When it comes to battery raw materials, some of the claims of the anti-EV brigade are nonsense (lithium isn’t a fuel, and it isn’t going to become “the new oil”), but some are built around grains of truth. Extracting minerals from the earth always has impacts on local environments and communities. The big bête noire of batteries is cobalt, much of which comes from the Democratic Republic of the Congo, a war-torn land in which child labor is common.

The problems with cobalt are real, but the idea that automakers are oblivious to it is not. Fiat Chrysler (now Stellantis), BMW, Tesla and other automakers have taken steps to make sure their cobalt and other minerals come from ethical, sustainable sources. Battery suppliers are developing new sources of cobalt in Canada and Australia. Industry-wide initiatives to enforce ethical sourcing of minerals are in development, including a blockchain-based tracing system and in Europe, a “battery passport” that traces the content and carbon footprint of every battery. A European Commission proposal would require all companies to disclose the sources of their raw materials, and to use minimum shares of recycled cobalt, lithium, nickel and lead.

As for the idea that the media is ignoring problems with battery supply chains (a common thread in “now it can be told” anti-EV stories), a search for “cobalt” in Charged turns up almost 200 articles dating as far back as 2012, many of them dealing with efforts to reduce, reuse and recycle Co and other problematic minerals.

Also worth mentioning: cobalt is by no means a necessary component of EV batteries. On the contrary, global automakers are increasingly turning to batteries based on a lithium iron phosphate (LFP) chemistry, which uses no nickel or cobalt. There are several reasons for the shift, but the problematic provenance of these elements (China and Russia supply significant amounts of the world’s nickel) is a factor.

Also worth mentioning, though the “EVs bad” crowd never does: the environmental and human damages from extracting fossil fuels are orders of magnitude greater than anything caused by the extraction of battery materials to date.
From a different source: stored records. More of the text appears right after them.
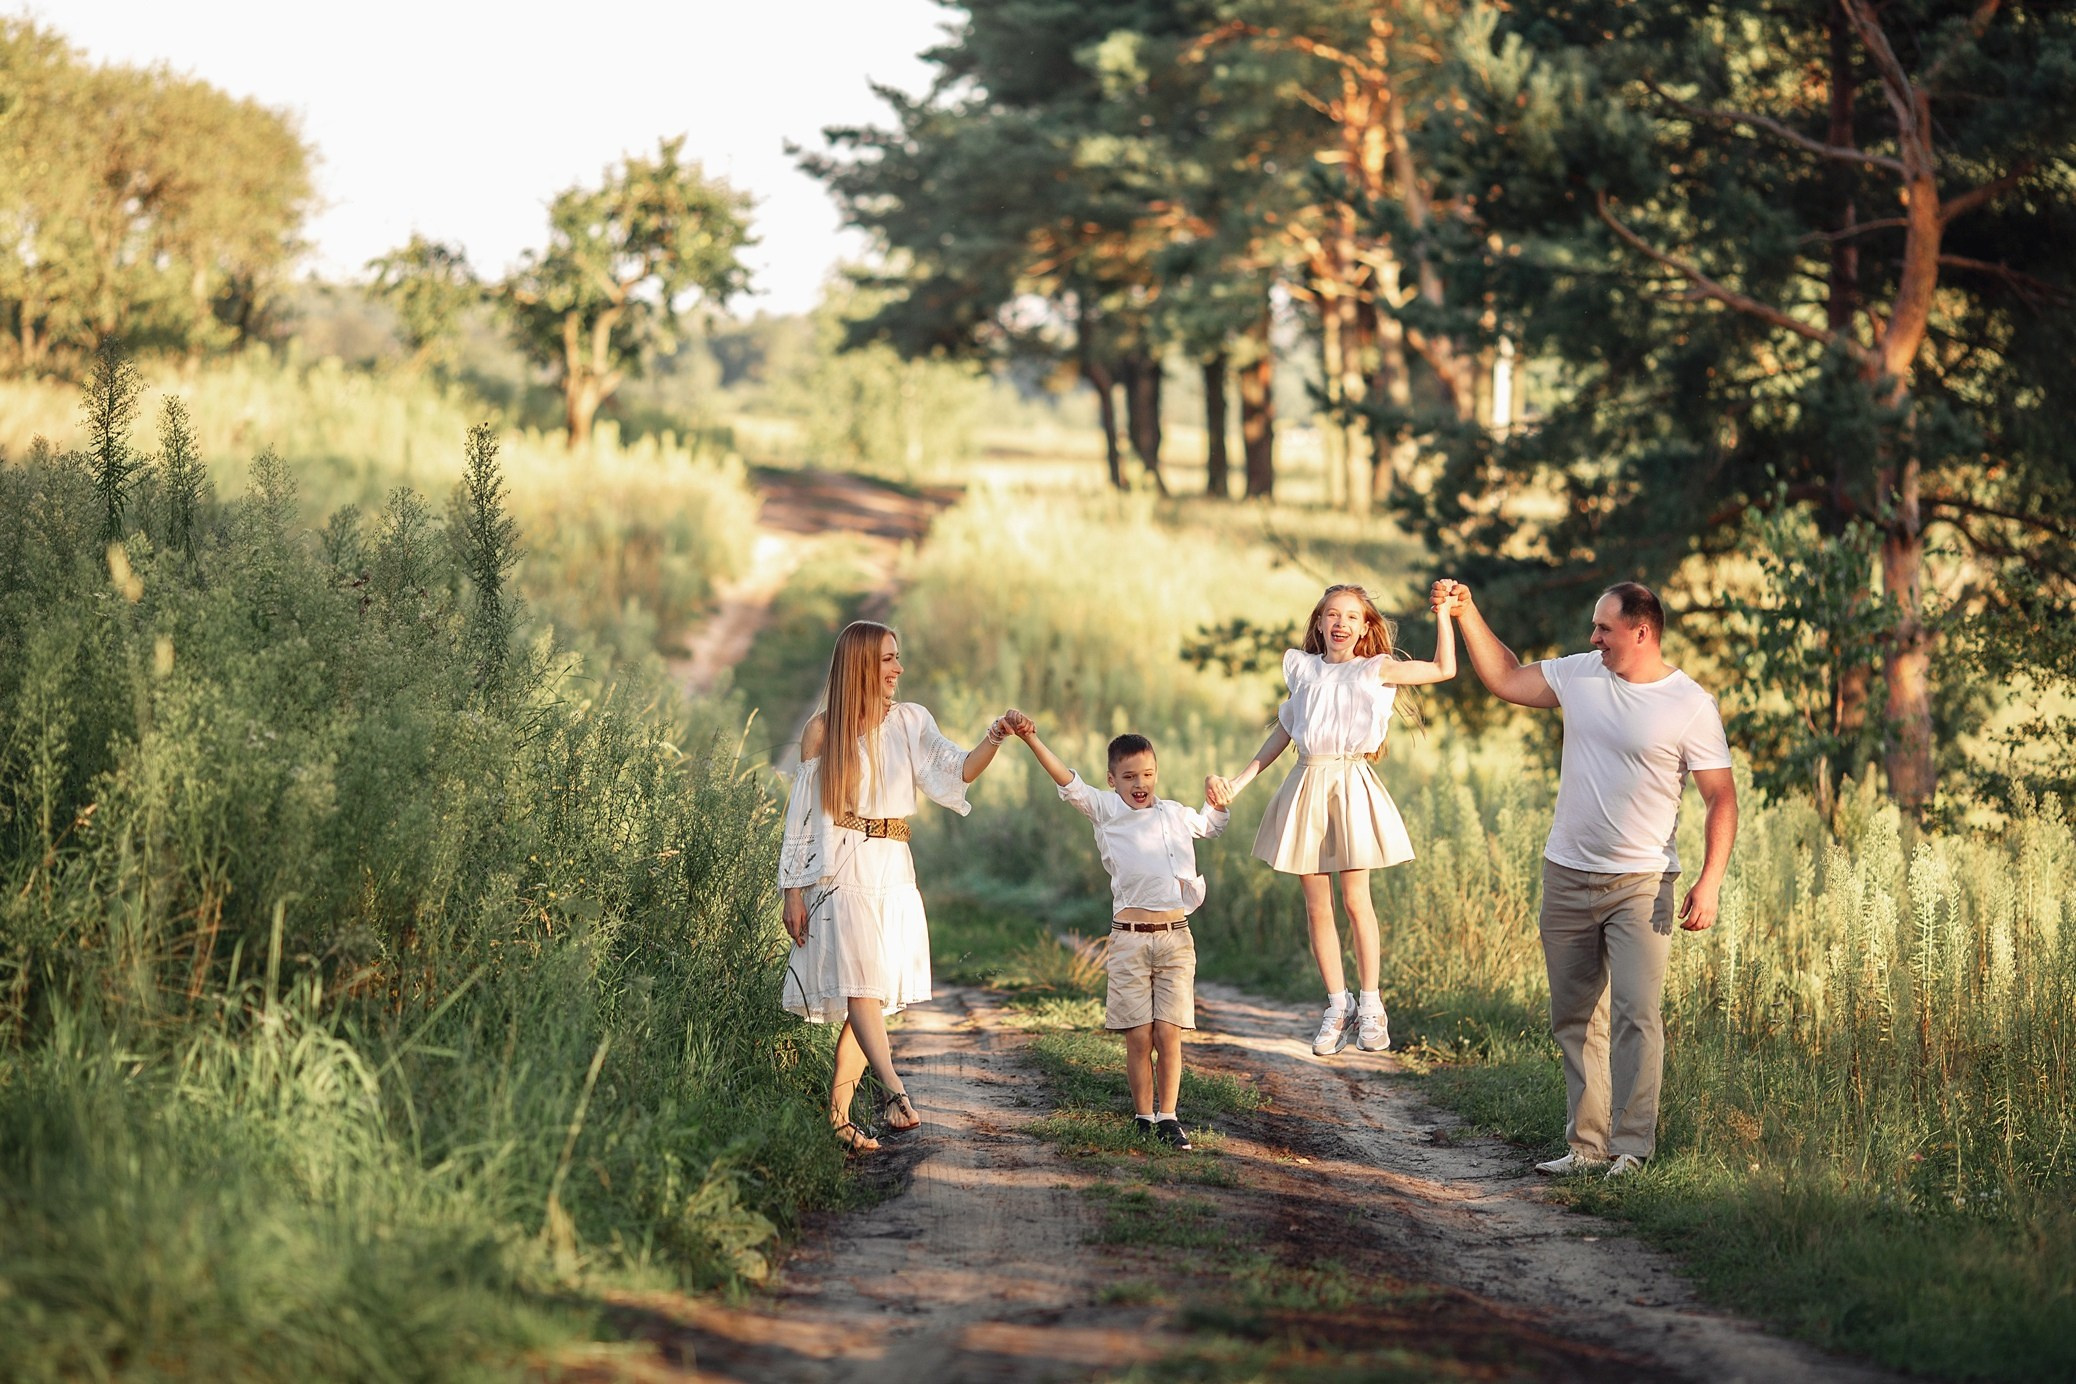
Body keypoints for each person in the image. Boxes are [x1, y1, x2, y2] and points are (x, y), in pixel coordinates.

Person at [1432, 578, 1737, 1179]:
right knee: (1575, 1017)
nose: (1593, 637)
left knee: (1635, 1015)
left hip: (1642, 883)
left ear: (1641, 632)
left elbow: (1721, 798)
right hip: (1567, 873)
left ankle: (1631, 1150)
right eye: (1595, 628)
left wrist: (1711, 881)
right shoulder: (1580, 673)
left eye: (1604, 628)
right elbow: (1505, 678)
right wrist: (1467, 613)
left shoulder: (1689, 705)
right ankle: (1587, 1148)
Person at [779, 619, 1014, 1153]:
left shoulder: (911, 721)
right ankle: (895, 1093)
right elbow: (802, 818)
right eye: (888, 659)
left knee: (871, 995)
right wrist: (793, 890)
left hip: (894, 866)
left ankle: (838, 1118)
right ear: (862, 664)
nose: (899, 669)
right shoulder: (823, 731)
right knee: (862, 986)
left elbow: (959, 770)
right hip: (842, 867)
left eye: (897, 658)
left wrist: (996, 736)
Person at [1206, 584, 1456, 1057]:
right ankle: (1338, 1007)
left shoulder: (1374, 669)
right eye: (1332, 615)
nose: (1341, 623)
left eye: (1351, 617)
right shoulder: (1302, 670)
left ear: (1364, 628)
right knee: (1317, 906)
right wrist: (1236, 784)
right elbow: (1283, 734)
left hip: (1350, 784)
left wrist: (1443, 613)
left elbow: (1445, 668)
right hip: (1307, 783)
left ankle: (1372, 1006)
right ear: (1319, 623)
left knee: (1356, 899)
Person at [1005, 714, 1227, 1148]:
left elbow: (1213, 824)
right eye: (1128, 777)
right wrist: (1031, 738)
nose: (1139, 784)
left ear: (1156, 773)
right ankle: (1143, 1117)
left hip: (1176, 938)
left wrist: (1216, 795)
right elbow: (1068, 781)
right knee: (1139, 1035)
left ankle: (1169, 1117)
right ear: (1112, 780)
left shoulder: (1176, 814)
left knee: (1169, 1033)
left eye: (1147, 774)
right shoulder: (1106, 811)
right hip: (1129, 939)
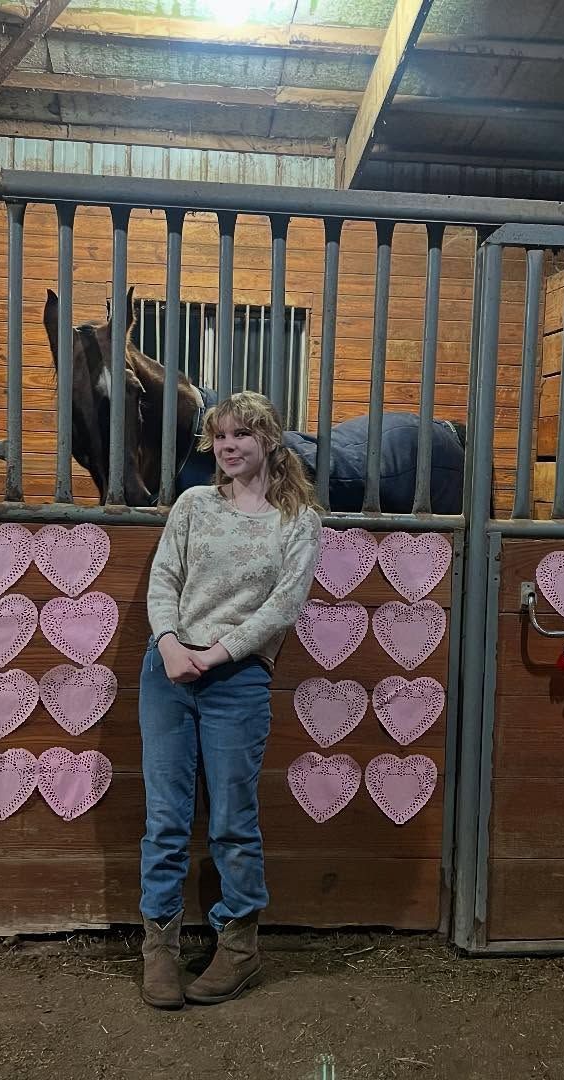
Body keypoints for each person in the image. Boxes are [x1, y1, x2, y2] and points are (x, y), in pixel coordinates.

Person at [138, 390, 323, 1009]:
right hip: (168, 669)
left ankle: (239, 946)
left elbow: (283, 606)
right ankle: (159, 947)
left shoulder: (296, 519)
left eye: (241, 435)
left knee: (231, 822)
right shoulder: (194, 504)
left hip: (235, 676)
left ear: (269, 439)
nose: (229, 447)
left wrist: (216, 655)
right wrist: (168, 645)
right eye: (220, 438)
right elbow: (165, 577)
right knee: (165, 817)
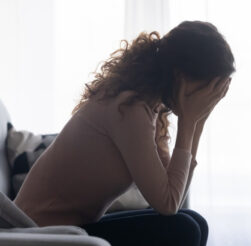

The oil companies’ depredations in Nigeria, Venezuela, and many other countries are well-documented, long-standing and ongoing. It’s true that the ethical challenges of securing battery materials will grow as the EV market expands, but there’s one little difference between batteries and petroleum: sustainability is EVs’ raison d’etre, and those who design EVs and their batteries tend to be concerned about it. Many of those who profit from petroleum have amply demonstrated that they are not.